1. Learn to play your rolls with the proper emphasis on the accented beats of the music - This statement is really a mouthful because it is the essence of the banjo or any music. The most natural players fall on this without conceptualizing it, but I guess I must be more mechanical than natural. While sitting down with Mike Munford, there was a great difference in the sound and effect of him playing a forward roll on three open strings and when I played the same thing. I asked him why, and he responded with a question, Can you accent any note of the forward roll at any time? It was distressing to realize that I could not do that. Further discussion revealed that much of the drive in a banjo roll comes from a regular accent on the first and third beats of each measure (in 4/4 time). If you do the arithmetic, you will realize that a three finger roll requires you to rotate the accent from thumb to index to middle finger to achieve the accent on these beats.
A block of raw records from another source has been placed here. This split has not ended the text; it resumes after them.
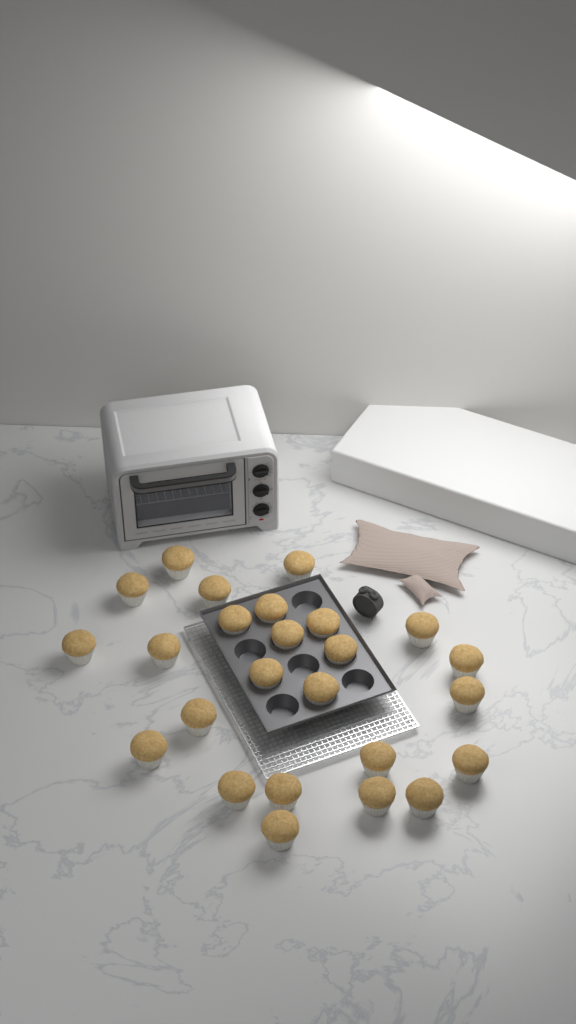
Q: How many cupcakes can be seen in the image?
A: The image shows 25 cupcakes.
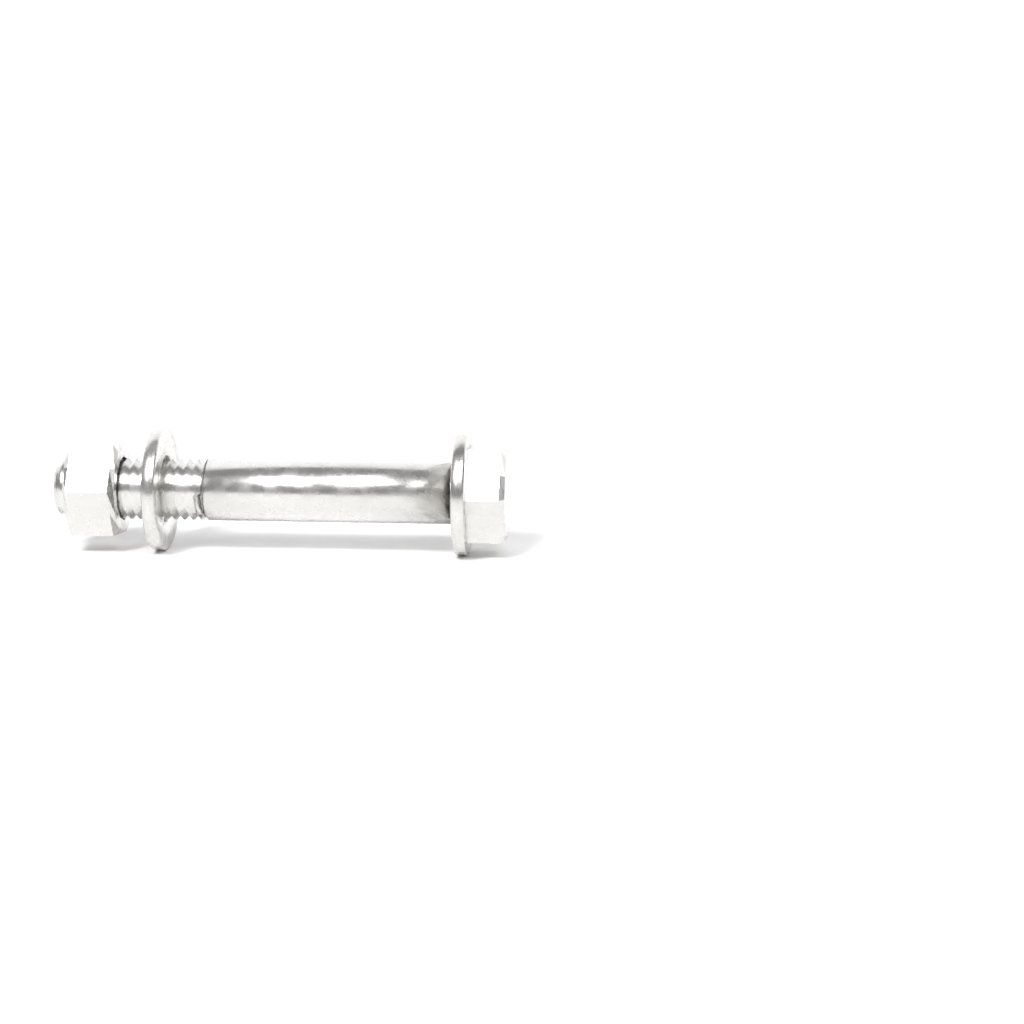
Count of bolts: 1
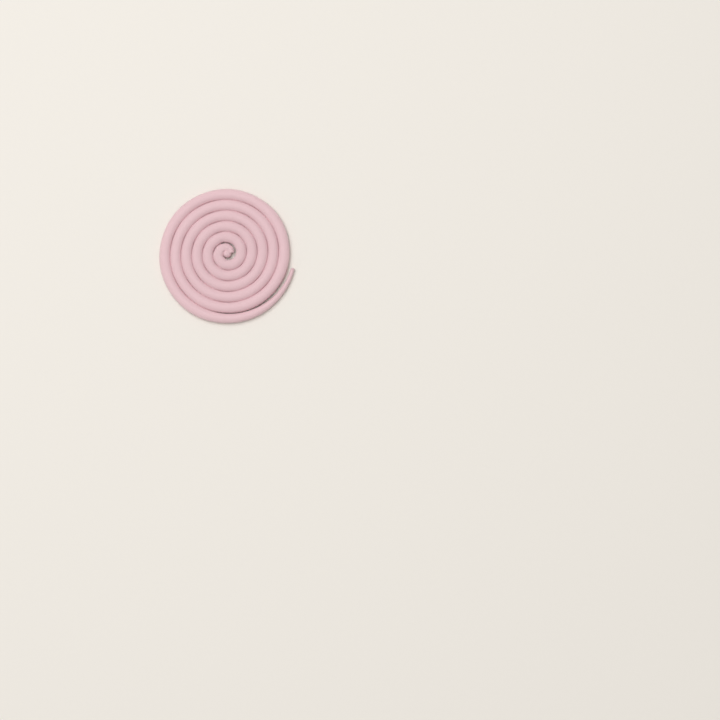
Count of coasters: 1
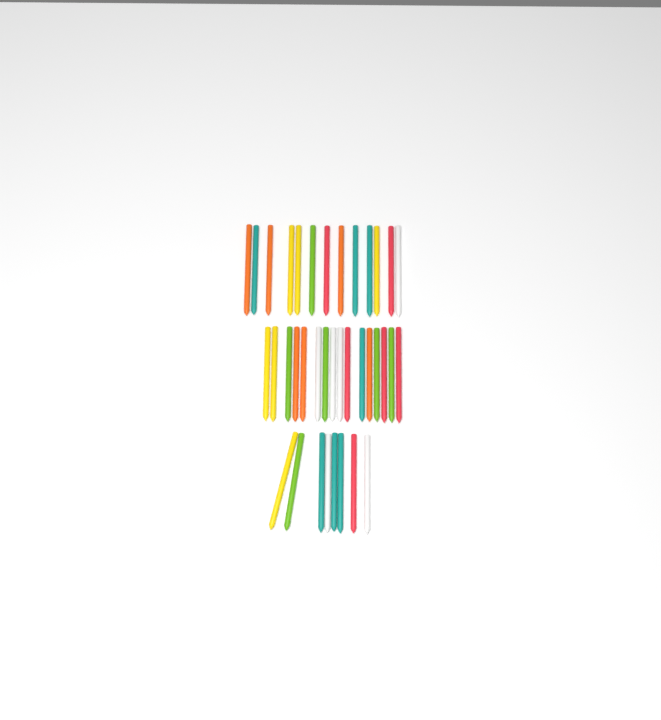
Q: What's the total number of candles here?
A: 37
This was a profound revelation for me because it immediately changed the sound of many songs that I knew how to play and almost the forced the melody out of many Scruggs breaks. This concept applies to any roll, but you will understand why the forward roll is the staple of bluegrass when you hear this concept in action. Until you can get your rolls properly accented and in time, it will be very difficult or iineffective to do some of the syncopation that make some of the great players really exciting.
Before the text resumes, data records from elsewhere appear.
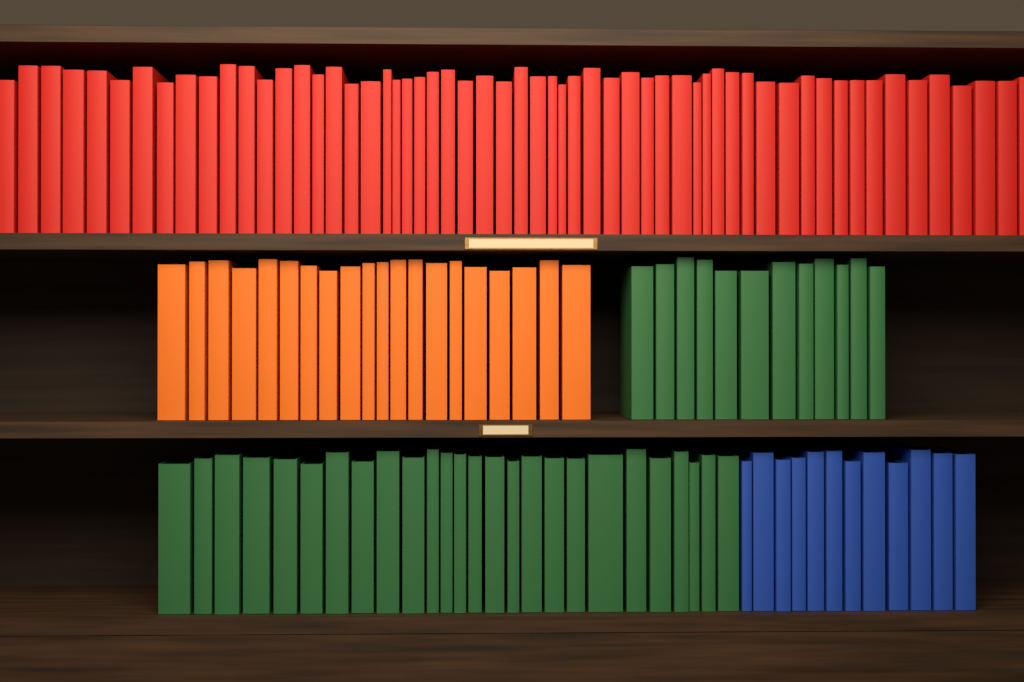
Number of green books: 38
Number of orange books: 20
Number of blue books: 12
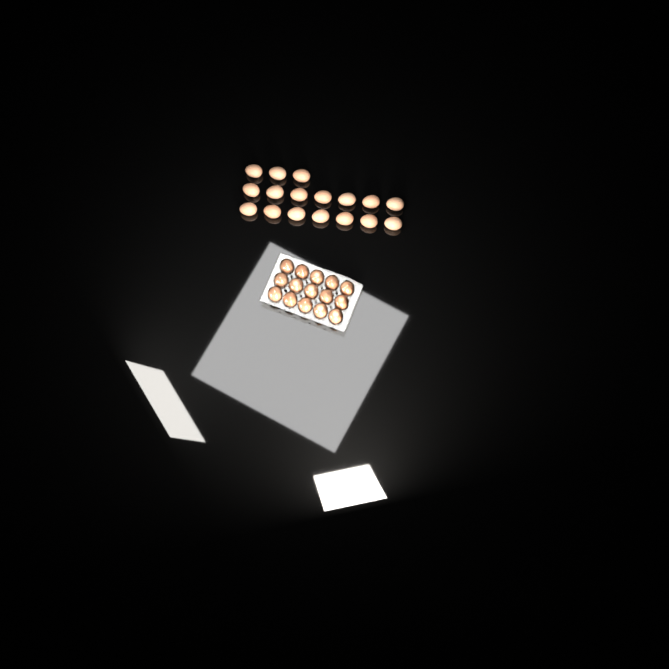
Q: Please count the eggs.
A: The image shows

As Dan Mazer indicated, rolls must be second nature. Many banjo players seem to settle into a roll pattern that they can do without thinking (the forward roll, the forward backward roll, the backward roll, or the alternating thumb roll). To achieve drive and play the melody, you must be able to play your rolls unconsciously. For a beginning banjo player, it is important to spend a fair amount of your practice time getting your rolls smooth, properly accented and powerful.
2. Learn how to practice effectively - I attended Pete Wernick's banjo camp three years ago, and one of the lasting lessons of that experience was learning to practice effectively. I think many of us tend to practice entire breaks and gloss over the weak spots, figuring that they will get better eventually. Pete's approach is to isolate the trouble spots, convert them into a one to two measure phrase that can be repeated without stopping, and then practice them until you've got it. When you re-insert the trouble spot into the song, it will likely sound better than the rest of your break. This approach also works for memorizing breaks. I have used Pete's approach and it has resuscitated numerous breaks.
3. Practice with a rhythm device - The other big lesson I got out of Pete Wernick's banjo camp was the importance of practicing with a rhythm device. I had always been intimidated by metronomes, but had heard from many of the better musicians how useful they are. I bought a used drum machine, and practicing with it has really straightened out my timing. The discussion of rolls in Item 1 above is critical to do with a rhythm device. If you pursue this and are having trouble, contact me off list and I'll try to help you get going.
4. You're not going to play it well fast until you can play it well slowly - It is critical to play the right notes in the proper timing at a slow speed before you try to play a song up to the proper tempo. A rhythm device is also extremely helpful in regulating your speed; you can increase the tempo a little each day as you get comfortable with what you are trying to learn. Many beginning and intermediate banjo players think drive in banjo playing will be enhanced with speed; if you don't have drive in your playing at the slower tempos, you're not going to have it at the faster tempos.
5. Tablature and Traditional Notation - There has been much discussion over the years about the best way to learn banjo music. I think that all have useful characteristics and that the student needs to know how to read tablature and traditional notation, but should use them as tools rather than a crutch. Miles indicated that he is having trouble reading traditional notation. I think tablature is a more useful resource for understanding roll patterns/approaches and fingering, while traditional notation is very useful for understanding music theory. I played in a community theater production of The Robber Bridegroom about ten years ago and was handed a score of music for the banjo. I couldn't sort it out until I heard Tony Trischka's recorded versions from the off broadway production. The big bottom line for a bluegrass banjo player is that you have to train your ear, your brain, and your hands to execute.
I hope this advice is helpful to other banjo players on the list and can save you the time that it took me to finally come around. If I only knew then what I know now... Also, I know that there are many other aspects that can be discussed so I'll be interested in the comments of the many accomplished banjo players on this list to hear what has worked for them.